The Homeland Security Department alerted authorities and stadium owners in those cities, as well as the NFL, of the Web message but said the threat was being viewed “with strong skepticism.” Officials at the NCAA, which oversees college athletics, said they too had been notified.
Homeland Security spokesman Russ Knocke said there was no intelligence that indicated such an attack was imminent, and he said the alert was “out of an abundance of caution.”
“The department strongly encourages the public to continue to go about their plans, including attending events that involve large public gatherings such as football games,” Knocke said.
The FBI also expressed doubt about the threat.
“While the credibility of the threat is questionable, we have passed the information on because it has been carried in some open source reporting,” said FBI spokesman Richard Kolko. He said the FBI was discussing the threat with the NFL as “part of our routine discussions this week.”
The nation’s alert level remains at yellow, signaling an elevated risk of an attack. The threat level for airline flights is at orange, a higher level, where it has been since a foiled plot to bomb U.S.-bound commercial jets was revealed on Aug. 10.
This one does not seem terribly credible, but a little heightened security would not be a bad idea.
Federal authorities said Friday they have charged a 20-year-old Wisconsin grocery store clerk with making a hoax threat that said seven football stadiums across the nation would be targeted by terrorists with radiological”dirty bombs”this weekend.
Jake J. Brahm, of Wauwatosa, Wis., surrendered to the U.S. Marshal’s Service in Milwaukee on Friday morning.
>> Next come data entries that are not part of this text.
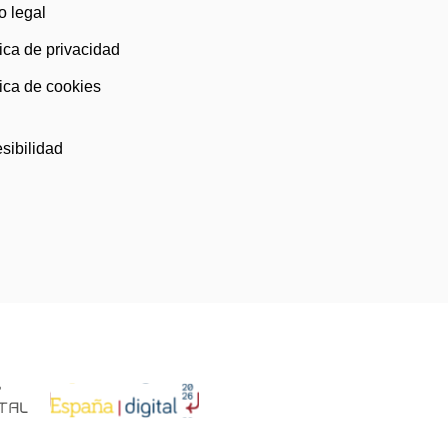
o legal
tica de privacidad
tica de cookies
)
sibilidad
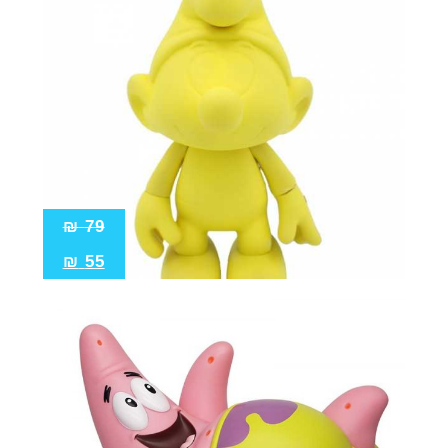
₪
79
₪
55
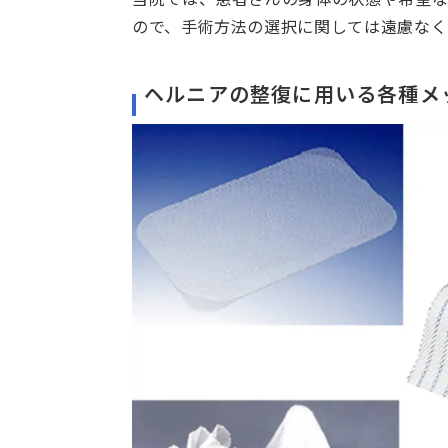
ので、手術方法の選択に関しては遠慮なく
ヘルニアの整復に用いる各種メ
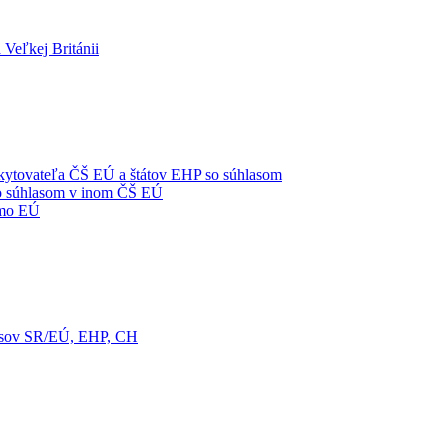
 Veľkej Británii
oskytovateľa ČŠ EÚ a štátov EHP so súhlasom
 so súhlasom v inom ČŠ EÚ
imo EÚ
pisov SR/EÚ, EHP, CH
He was charged in a sealed criminal complaint filed Thursday in Newark, U.S. Attorney Christopher Christie said…
Brahm was scheduled to make a court appearance later Friday in Milwaukee.
He was first taken into custody by police in Wauwatosa on Wednesday, based on information authorities received that Brahm was the source of the Internet threat to bomb football stadiums, federal authorities said.
FBI agents interviewed him that night, and the FBI said Thursday it had determined the threats were a hoax.